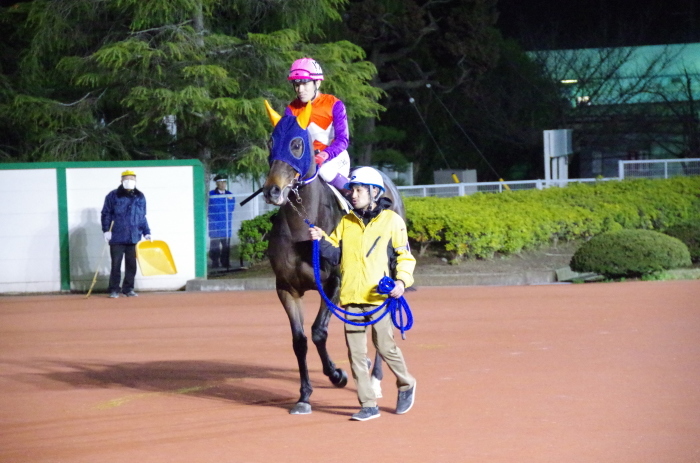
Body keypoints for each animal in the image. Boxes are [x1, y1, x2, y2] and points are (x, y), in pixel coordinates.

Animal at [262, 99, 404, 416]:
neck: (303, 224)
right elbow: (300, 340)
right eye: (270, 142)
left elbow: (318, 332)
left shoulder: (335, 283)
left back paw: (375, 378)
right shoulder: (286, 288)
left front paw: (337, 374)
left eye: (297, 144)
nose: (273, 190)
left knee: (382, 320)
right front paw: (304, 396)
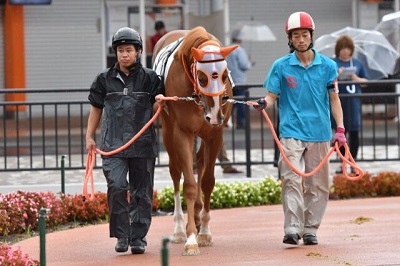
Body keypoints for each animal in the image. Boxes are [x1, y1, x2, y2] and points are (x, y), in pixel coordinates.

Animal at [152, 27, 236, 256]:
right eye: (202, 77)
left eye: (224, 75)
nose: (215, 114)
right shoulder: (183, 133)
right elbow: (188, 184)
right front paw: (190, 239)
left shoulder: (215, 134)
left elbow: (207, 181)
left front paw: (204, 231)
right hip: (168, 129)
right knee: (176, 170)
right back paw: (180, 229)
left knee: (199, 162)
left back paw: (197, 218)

■ **WHAT IS EXPECTED**
Nothing but the lines from the one that contains "right shoulder: (183, 133)" through the end of the listing above should be copied, each exactly as written.

■ **EXERCISE RESULT**
right shoulder: (183, 133)
right elbow: (188, 184)
right front paw: (190, 239)
left shoulder: (215, 134)
left elbow: (207, 181)
left front paw: (204, 231)
right hip: (168, 129)
right knee: (176, 170)
right back paw: (180, 229)
left knee: (199, 162)
left back paw: (197, 218)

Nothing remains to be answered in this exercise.